D'après BMF - International, la France a récemment exprimé sa condamnation des dernières décisions israéliennes concernant la Cisjordanie occupée, qualifiées de « extrêmement préoccupantes ». Cette prise de position s'inscrit dans un contexte de tensions persistantes entre Israël et les autorités palestiniennes, alors que les discussions internationales sur la stabilité de la région se multiplient.
Ce qu'il faut retenir
- La France condamne les décisions israéliennes en Cisjordanie, jugées « extrêmement préoccupantes ».
- Ces mesures concernent principalement l'expansion des colonies israéliennes et les restrictions imposées aux Palestiniens.
- La position française s'aligne sur celle de plusieurs partenaires européens, dont la Commission européenne.
- Les autorités israéliennes n'ont pas encore réagi publiquement à cette déclaration.
Une condamnation ferme de Paris face aux actions israéliennes
Dans un communiqué officiel, le ministère français des Affaires étrangères a fait part de sa « ferme condamnation » des décisions prises par les autorités israéliennes en Cisjordanie. « Nous suivons avec la plus grande attention les mesures récentes en Cisjordanie, qui menacent la viabilité d'une solution à deux États », a indiqué un porte-parole du Quai d'Orsay. La France rappelle que toute action unilatérale qui s'éloigne du cadre des négociations et des résolutions internationales ne peut que fragiliser davantage la stabilité régionale.
Cette prise de position n'est pas isolée. Plusieurs capitales européennes, dont Berlin et Bruxelles, ont déjà exprimé leur inquiétude face à l'intensification des activités de colonisation en Cisjordanie, considérées comme contraires au droit international. Selon nos confrères de BMF - International, la vice-présidente de la Commission européenne, Margrethe Vestager, a également souligné la nécessité d'une « action forte » de l'Union européenne pour envoyer un signal clair à Israël.

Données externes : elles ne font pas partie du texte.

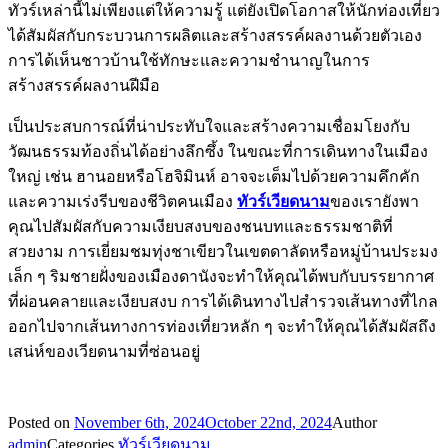
ทัวร์เหล่านี้ไม่เพียงแต่ให้ความรู้ แต่ยังเปิดโอกาสให้นักท่องเที่ยว
ได้สัมผัสกับกระบวนการผลิตและสร้างสรรค์ผลงานด้วยตัวเอง
การได้เห็นชาวบ้านใช้ทักษะและความชำนาญในการ
สร้างสรรค์ผลงานฝีมือ
เป็นประสบการณ์ที่น่าประทับใจและสร้างความเชื่อมโยงกับ
วัฒนธรรมท้องถิ่นได้อย่างลึกซึ้ง ในขณะที่การเดินทางในเมือง
ใหญ่ เช่น ฮานอยหรือโฮจิมินห์ อาจจะเต็มไปด้วยความคึกคัก
และความเร่งรีบของชีวิตคนเมือง
ทัวร์เวียดนาม
ของเรายังพา
คุณไปสัมผัสกับความเงียบสงบของชนบทและธรรมชาติที่
สวยงาม การเยี่ยมชมทุ่งชาเขียวในเขตดาลัดหรือหมู่บ้านประมง
เล็ก ๆ ริมชายฝั่งของเมืองดานังจะทำให้คุณได้พบกับบรรยากาศ
ที่ผ่อนคลายและเงียบสงบ การได้เดินทางไปสำรวจเส้นทางที่ไกล
ออกไปจากเส้นทางการท่องเที่ยวหลัก ๆ จะทำให้คุณได้สัมผัสถึง
เสน่ห์ของเวียดนามที่ซ่อนอยู่
Posted on
November 6th, 2024
October 22nd, 2024
Author
admin
Categories
ทัวร์เวียดนาม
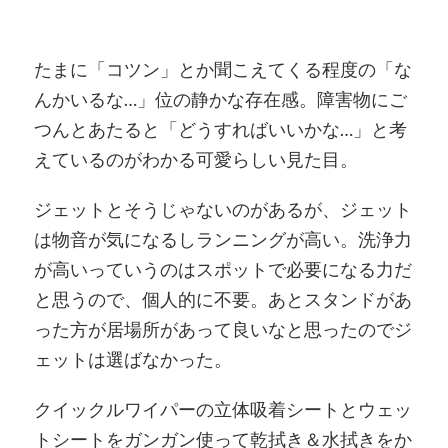
たまに「コツン」とか聞こえてくる程度の「な
んかいるな…」位の静かな存在感。障害物にご
つんとあたると「どうすればいいかな…」と考
えているのがわかる可愛らしい見た目。
ジェットとそうじゃないのがあるが、ジェット
は物音が気になるしランニングが高い。洗浄力
が高いっていうのはスポットで必要になる力だ
と思うので、個人的に不要。あとスタンドがあ
った方が居場所があって良いなと思ったのでジ
ェットは選ばなかった。
クイックルワイパーの立体吸着シートとウェッ
トシートをガンガン使って乾拭き＆水拭きをか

La Cisjordanie au cœur des tensions israélo-palestiniennes
La Cisjordanie, territoire palestinien occupé depuis 1967, reste l'un des principaux points de friction entre Israël et les Palestiniens. Les décisions israéliennes visées par la France concernent notamment l'accélération des constructions de colonies, la confiscation de terres palestiniennes et la restriction des déplacements des habitants. Ces mesures sont régulièrement condamnées par la communauté internationale, qui y voit un obstacle majeur à la paix.
D'après des sources diplomatiques citées par BMF - International, plus de 700 000 colons israéliens vivent désormais en Cisjordanie et à Jérusalem-Est, des zones que la plupart des pays considèrent comme occupées. Les tensions se sont encore aggravées ces derniers mois après l'annonce de la construction de milliers de nouveaux logements dans des colonies jugées illégales par le droit international.
L'Europe et les États-Unis appellent à une réponse coordonnée
Alors que la France durcit le ton, l'Union européenne pourrait soon être appelée à adopter une position plus unifiée. Margrethe Vestager a déclaré, lors d'une réunion informelle à Bruxelles : « Une action forte de l'UE serait un message clair non seulement pour Israël, mais aussi pour toutes les parties impliquées dans le conflit. » De son côté, le département d'État américain a réitéré son soutien à une solution à deux États, tout en évitant de critiquer directement les politiques israéliennes.
Cependant, les divergences persistent au sein même de l'UE. Certains États membres, comme la Hongrie ou la République tchèque, adoptent une approche plus nuancée, refusant de condamner ouvertement les actions israéliennes. Cette division pourrait compliquer toute initiative européenne commune, comme le souligne un diplomate européen sous couvert d'anonymat.
Dans l'immédiat, la balle reste dans le camp israélien. Les autorités de Jérusalem n'ont pas réagi officiellement à la condamnation française, mais un responsable du gouvernement a indiqué en privé que les décisions en Cisjordanie s'inscrivaient dans une « politique de sécurité nationale ». Reste à savoir si cette fermeté suffira à apaiser les critiques internationales ou, au contraire, si elle accentuera l'isolement diplomatique d'Israël.
Selon BMF - International, la France fait référence à l'accélération des constructions de colonies, à la confiscation de terres palestiniennes et aux restrictions accrues imposées aux déplacements des habitants. Ces mesures sont jugées contraires au droit international par une grande partie de la communauté internationale.